The band’s fourth studio album, Discover a Lovelier You (which, given Pernice’s method, I originally misread as Discover a Lonelier You), finally fulfills the stylistic transition begun with Yours, Mine & Ours: it’s a record deeply indebted to Pernice’s personal influences, namely the Smiths and New Order (see “My So-Called Celibate Life” for a dead ringer of the latter). Flanked by icy synthesizers and rat-a-tat 2×4-ish bass and drum tracks, Discover a Lovelier You often sounds like it comes from a 20-year-old time Manchester capsule; the only distinction are Pernice’s sickly sweet melodies and vibrato-less vocals, crinkly like crepe paper, speaking of wounds with the façade of a medicated indifference.

Where previous Pernice Brothers releases like Overcome by Happiness and The World Won’t End were informed by luminous overtones of Big Star and the Beatles, Discover a Lovelier You doesn’t cast such diffused light. Although it employs a barrage of overdubs and vocal tracks like those past albums, its sound is pristinely chiseled like Yours, Mine & Ours (which is to be expected from a careful craftsman like Pernice) — but it’s also slowing melting, like an ice sculpture that tries to survive its first day in the sun. That’s a pretentious way of saying that Discover a Lovelier You can run icy and tepid; while it does correct and perfect the ’80s-inspired ambitions of the last record, it still doesn’t offer the consistent high of The World Won’t End.

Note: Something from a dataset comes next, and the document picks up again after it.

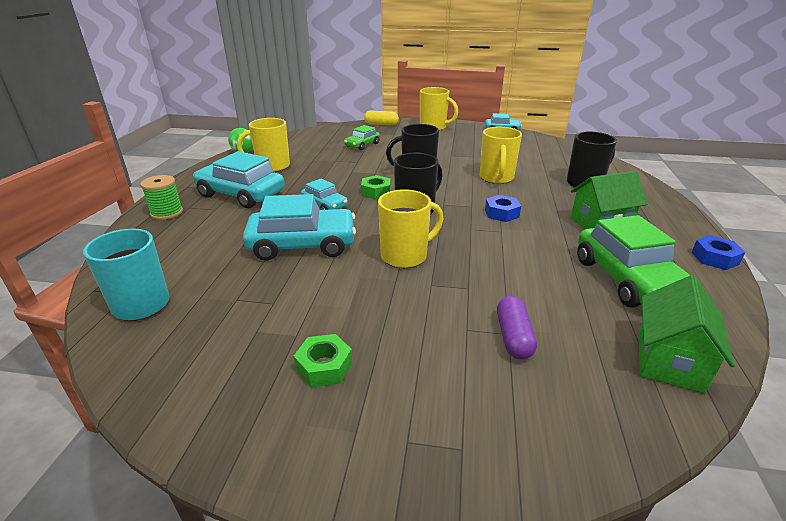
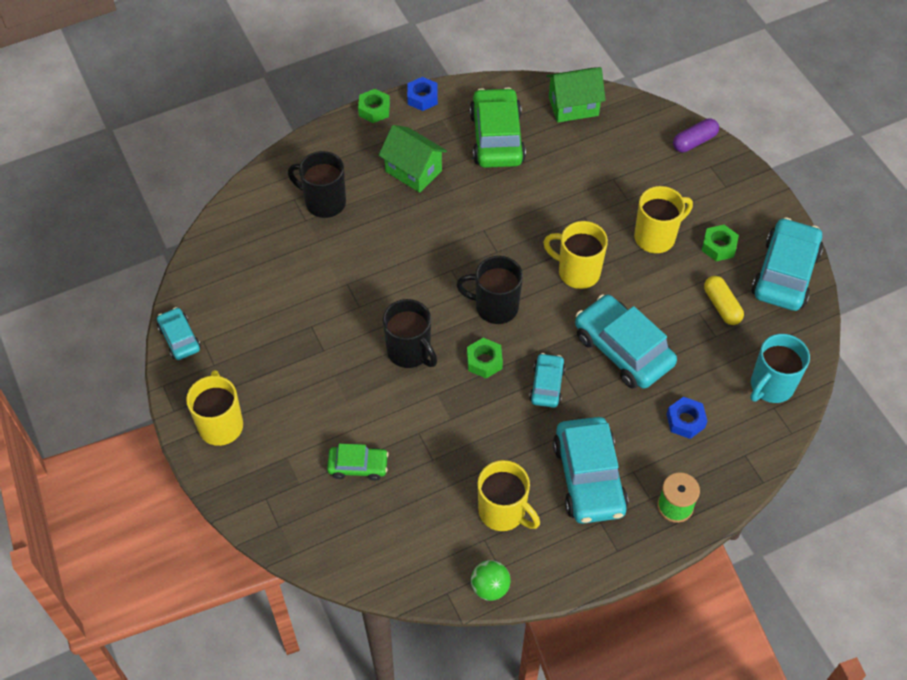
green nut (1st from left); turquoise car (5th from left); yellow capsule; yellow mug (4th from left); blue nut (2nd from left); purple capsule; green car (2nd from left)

The album is frontloaded with three of its best songs: the sorta optimistic, melancholic reverb of “There Goes the Sun”; “Saddest Quo”, which pits helpless lines like “Trying to be a better person / Hindsight’s twenty and my visibility’s worsening” against a dreamy pop arrangement that echoes Buddy Holly’s “Words of Love”; and “Snow”, which finds the band laying into the paranoid guitar thrusts of Johnny Marr. Discover a Lovelier You‘s most sublime track, “Amazing Glow”, arrives after an extended mixed bag of offerings: some unexciting (“Sell Your Hair”); some uninspired (“Dumb It Down”); and a pleasant, if hardly essential, instrumental (“Discover a Lovelier You”). “Amazing Glow” is worth waiting for, as it achieves the lightheaded, regretful beauty of Pernice’s best work. The narrator, exposed and submissive to the oncoming cruelty (“When it came to the wrecking ball / She swung it effortlessly like it had no weight at all”), lays his song on a slowly wilting, precipice-hungry chorus, perhaps finding temporary release in the heartbreakingly appropriate background harmonies.

The next song, “Subject Drop”, a duet with Blake Hazard, is the kind of subdued power pop exercise that Pernice can, at this point, knock out in his sleep. And then Discover a Lovelier You ends on an even less significant note, bowing out with two songs of admirable construction but fleeting impact. Discover a Lovelier You will certainly satisfy Pernice’s empathetic fan base, but when all is said and done, its highlights aren’t nearly as insistently obvious as the Brothers’ paramount achievements.